B.C. businesses would be smart to examine increasing demand for agricultural products and services for Japan’s aging population
That’s according to a professor from Tokyo’s International Christian University, who dropped into Vancouver last week to attend a conference focused on strengthening relations between Canada and Japan.
“B.C. has tremendous natural resources, whether its forestry resources [or] agricultural resources,” said Stephen Nagy, a senior associate professor in politics and international studies, adding the province’s ports are also a boon for stronger ties between the Pacific nation.
His West Coast visit brought him to the Deepening Canada-Japan Relations in the Indo-Pacific event held by the Asia Pacific Foundation of Canada and the David Lam Centre at Simon Fraser University.
Nagy told BIV the province should further leverage its advantages and identify key areas in the Japanese market to enhance partnerships between Canada and Japan, a mature market identified in the recent B.C. Trade Diversification Strategy.
He said that agriculture should be a core area for B.C. businesses to pursue, as the Japanese market is always looking for “reliable, safe, healthy alternatives” in terms of agricultural imports.
“The Comprehensive and Progressive Agreement for Trans-Pacific Partnership (CPTPP) already opens up the door to trade,” said Nagy. “Whether it's those winemakers in the Okanagan – or fruit makers – they should identify partners in Japan.”
A total of $165 million in agriculture and food products (excluding fish) were exported from B.C. to Japan in 2022, according to the B.C. government. That’s the highest number on record, with meat and prepared meat products, and fruits and nuts topping the list.

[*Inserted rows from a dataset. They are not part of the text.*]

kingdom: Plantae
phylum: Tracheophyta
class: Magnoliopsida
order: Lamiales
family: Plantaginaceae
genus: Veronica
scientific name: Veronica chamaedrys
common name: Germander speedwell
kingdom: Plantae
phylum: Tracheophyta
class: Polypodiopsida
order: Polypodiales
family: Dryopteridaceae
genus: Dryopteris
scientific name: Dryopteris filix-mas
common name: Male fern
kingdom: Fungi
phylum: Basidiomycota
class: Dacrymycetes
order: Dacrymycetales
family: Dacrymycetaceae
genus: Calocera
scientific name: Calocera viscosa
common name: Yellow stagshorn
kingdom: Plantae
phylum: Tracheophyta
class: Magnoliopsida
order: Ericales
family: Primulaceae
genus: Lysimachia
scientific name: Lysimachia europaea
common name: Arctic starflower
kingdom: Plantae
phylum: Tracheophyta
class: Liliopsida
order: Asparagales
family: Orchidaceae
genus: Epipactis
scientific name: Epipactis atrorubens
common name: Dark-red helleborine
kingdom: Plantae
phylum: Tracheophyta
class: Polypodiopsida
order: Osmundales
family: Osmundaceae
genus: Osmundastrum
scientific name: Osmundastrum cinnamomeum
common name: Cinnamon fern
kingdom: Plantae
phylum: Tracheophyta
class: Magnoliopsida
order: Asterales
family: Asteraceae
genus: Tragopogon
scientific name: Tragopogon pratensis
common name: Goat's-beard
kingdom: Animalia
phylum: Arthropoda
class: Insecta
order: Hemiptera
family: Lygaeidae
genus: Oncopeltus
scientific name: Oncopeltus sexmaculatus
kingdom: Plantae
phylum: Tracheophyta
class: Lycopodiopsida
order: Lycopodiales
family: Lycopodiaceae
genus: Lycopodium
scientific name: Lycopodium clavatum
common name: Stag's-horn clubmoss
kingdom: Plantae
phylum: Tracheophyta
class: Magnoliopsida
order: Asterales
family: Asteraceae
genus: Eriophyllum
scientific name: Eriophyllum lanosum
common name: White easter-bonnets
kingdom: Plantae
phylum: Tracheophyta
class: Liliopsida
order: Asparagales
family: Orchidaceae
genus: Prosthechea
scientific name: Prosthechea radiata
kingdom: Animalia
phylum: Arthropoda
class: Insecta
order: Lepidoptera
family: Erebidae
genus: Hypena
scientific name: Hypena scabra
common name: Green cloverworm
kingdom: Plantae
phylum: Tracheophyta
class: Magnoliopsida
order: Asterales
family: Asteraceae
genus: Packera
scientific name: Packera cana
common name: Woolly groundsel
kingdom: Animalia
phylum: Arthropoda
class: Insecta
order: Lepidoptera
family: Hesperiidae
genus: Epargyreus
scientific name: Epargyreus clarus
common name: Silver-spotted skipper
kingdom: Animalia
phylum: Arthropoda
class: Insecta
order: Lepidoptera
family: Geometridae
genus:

Only 20 per cent of the island nation is suitable for cultivation, so Japan relies on agricultural imports to feed the population. And the number has been growing.
Japan imported 9.24 trillion yen (C$85 billion) of agricultural commodities last year – the highest amount in history and a 31 per cent surge from the previous record, according to Statista.
Meanwhile, an aging population in Japan also poses opportunities for B.C. businesses, according to Nagy. More than one in 10 people in Japan are aged 80 or over, making its population among the oldest in the world, according to Japan’s national data.
“We're thinking about an aging population in Japan and where Canada can add value in terms of helping Japan address some of its aging needs. And that could be in terms of governance, it could be in terms of health-care systems and exporting those services to the Japanese market,” he said.
“Looking at the Canadian footprints of small-and-medium-sized enterprises in Canada … there's a whole continuum of services, whether it's health services or insurance, pre-existing Canadian businesses [in Japan] so it's a great opportunity to try and build those networks and find other opportunities within the country.”
Nagy said it’s also important to look at how to get more of Canada’s energy and critical minerals out of Canada into the Indo-Pacific market through B.C.
“They may be able to work with Japanese partners to develop the technologies that can do that cleanly in an environmentally friendly way that matches the environmental objectives of Canadians but also serves the market within the region,” he said.
He said more needs to be done by both countries on a governmental level, including collaboration on boosting security and stability in the Indo-Pacific region, cyber security and expanding the CPTPP to include more countries within the trade agreement. There are 12 potential CPTPP candidates, including South Korea, China and Taiwan.
“Or potentially putting on the table a trade agreement through which the United States is a part of and anchored into the Indo-Pacific region,” Nagy said. “That’s going to be really important for sustaining diplomatic and economic influence within the region.”